*Consigne 1:* D'après le texte sur la dégustation des vins du domaine, à partir de quel jour le millésime 2020 a-t-il été vendangé ?
*Consigne 2:* Dans le texte sur la dégustation des vins du domaine, reprenez sous forme de liste courte le paragraphe qui commence par « Mise en bouteille fin juillet », en gardant ses faits principaux.
*Consigne 3:* Poursuivez le texte sur la dégustation des vins du domaine à partir de sa dernière phrase.

*Texte source:*
»»

Le domaine est très heureux de ces derniers millésimes, en particulier le 2020, vendangé à partir du 27 août
(un peu plus tard que d’autres), avec le rendement pratiquement atteint sur les blancs
(+/- 55hL/ha) et environ 30hL/ha pour le pinot noir.
Mais revenons au millésime 2018, pour lequel nous sommes venus, que nous goûterons dans des verres Grassl…avant de remonter un peu le temps !
Notes pas tout à fait dans l’ordre de dégustation. Tous les blancs 2019 ont été goûté avant les rouges 2019, puis seulement ensuite les bouteilles mystères
Bourgogne Chardonnay 2018 :
Mise en bouteille fin juillet, filtration lenticulaire. 21a10ca de vignes sur Chassagne Montrachet, plantée en 1999, exposé Sud Sud Ouest, sur un sol argilo-calcaire. Nez beurré, sur la poire et le chèvrefeuille. Belle finesse et longueur pour cette entrée de gamme, bordée par un juste gras.
TB
Bourgogne Pinot Noir 2018 :
52a16ca, vignes plantées en 1964 et 1967 sur Chassagne Montrachet, exposées Sud-Sud Ouest, sur un sol argilo-calcaire. On a un nez de bonbon kréma. La bouche est bâtie autour de tous petits tanins poudrés. On retrouve de la griotte et de la framboise. C’est court pour cet ensemble acidulé et frais.
B-
Saint Aubin 1er Cru Les Combes au Sud 2018 : Nez de poire, assez discret néanmoins. La bouche est doucereuse, un peu chaleureuse. La matière est assez ronde, volumineuse. C’est riche et mûr, mais assez juteux.

««

*Données enregistrées:*
»»

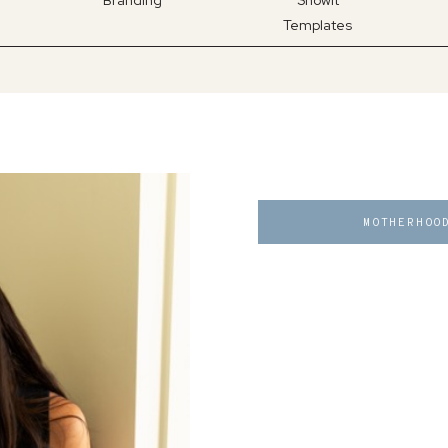
Branding
Showit
Templates
MOTHERHOO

««

*Votre réponse 1:* À partir du 27 août.

*Votre réponse 2:*
- Mise en bouteille fin juillet, avec filtration lenticulaire
- 21a10ca de vignes à Chassagne Montrachet, plantées en 1999
- Exposition sud-sud-ouest, sol argilo-calcaire
- Nez beurré, sur la poire et le chèvrefeuille
- Bouche fine et longue pour une entrée de gamme, avec un juste gras

*Votre réponse 3:*
TB
Saint Aubin 1er Cru Les Champlots 2018 :
Vignes de 50-60, sols marneux. Nez neutre. La bouche présente un joli volume magnifié par un beau gras, autour de notes particulièrement prégnantes de poire, juteuse. On retrouve de la menthe et de la chlorophylle pour rafraichir cet ensemble au joli corps.
TB-E
Saint Aubin 1er Cru Le Charmois 2018 :
1 ha, exposé Est, vignes de 30-35 ans sur calcaire et riche mère de marnes rouge. Le nez est sur le citron, le chèvrefeuille et le gravier humide. La bouche est fluide, on retrouve un fin citron avec de la verveine. C’est un peu plus simple et évanescent, de ½ corps, avec de très beaux et fins amers en final. Ensemble plus délicat.
TB+
Saint Aubin 1er Cru En Remilly 2018 :
Jeunes vignes de 15 ans exposées Sud, sur un sol dur, caillouteux et de terres blanches. On a un nez d’orange, de menthe, de chlorophylle, de fleurs blanches, montrant une belle complexité. La bouche est mentholée. On retrouve une grosse puissance, un joli corps enrobé par un superbe gras, avec une longueur très satisfaisante. Grosse colonne vertébrale acidulée et fraîche.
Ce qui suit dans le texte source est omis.